To make sure that you can write, and write consistently, you may want to:
- Set a block of time aside for novel writing every single day, every working day, or every weekend day — whatever realistically works for you. This will “force” you to keep writing, and eventually, get you into a routine where your brain mentally prepares itself to go into “novel mode”.
- Some writers instead set themselves the goal to produce a set number of words per day, and this can be just as effective.
- Let go of the idea that you need to feel “inspired” or “creative” to be able to write. It’s true that your writing will effortlessly flow from your mind when you’re in the “zone”, but writing is a skill you can develop by practicing it.

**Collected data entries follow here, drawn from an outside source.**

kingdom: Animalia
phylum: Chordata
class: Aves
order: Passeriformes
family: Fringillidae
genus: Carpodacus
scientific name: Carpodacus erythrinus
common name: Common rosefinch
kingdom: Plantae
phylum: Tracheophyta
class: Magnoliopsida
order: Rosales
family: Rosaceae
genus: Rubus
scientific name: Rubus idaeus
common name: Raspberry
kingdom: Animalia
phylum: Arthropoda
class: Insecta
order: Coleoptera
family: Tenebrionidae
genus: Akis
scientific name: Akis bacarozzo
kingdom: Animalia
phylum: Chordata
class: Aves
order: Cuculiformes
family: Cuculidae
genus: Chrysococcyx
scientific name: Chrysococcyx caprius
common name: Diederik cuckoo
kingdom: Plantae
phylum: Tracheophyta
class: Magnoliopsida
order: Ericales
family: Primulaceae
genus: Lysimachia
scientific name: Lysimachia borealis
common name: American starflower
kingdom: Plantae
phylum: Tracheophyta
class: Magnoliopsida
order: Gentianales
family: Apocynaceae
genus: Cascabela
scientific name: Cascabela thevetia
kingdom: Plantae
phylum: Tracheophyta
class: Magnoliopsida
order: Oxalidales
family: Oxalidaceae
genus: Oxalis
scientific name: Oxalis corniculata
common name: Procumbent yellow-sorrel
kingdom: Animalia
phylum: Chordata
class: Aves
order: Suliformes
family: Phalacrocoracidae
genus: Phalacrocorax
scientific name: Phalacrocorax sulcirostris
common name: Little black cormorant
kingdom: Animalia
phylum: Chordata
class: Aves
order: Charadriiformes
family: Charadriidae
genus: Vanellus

- Create a calming and comfortable work space where you will not be interrupted by others. Decorate it with things that get you in the mood, and keep it clutter-free.
- If you’re a perfectionist, commit to refraining from editing (or repeatedly deleting paragraphs you have already written) while you are writing. Tell yourself that you have to write three pages, 2,000 words, or keep writing for an hour, before you can edit or delete anything. OK, you can fix typos, but don’t agonize over your syntax or vocabulary until later.
- Do you feel completely lost? Take a break from writing and read good novels yourself. Immersing yourself in beautiful language is bound to inspire you.
Above all, keep going. Promise yourself that you will finish this romance novel. It doesn’t have to be good, but it has to be finished. You can do it!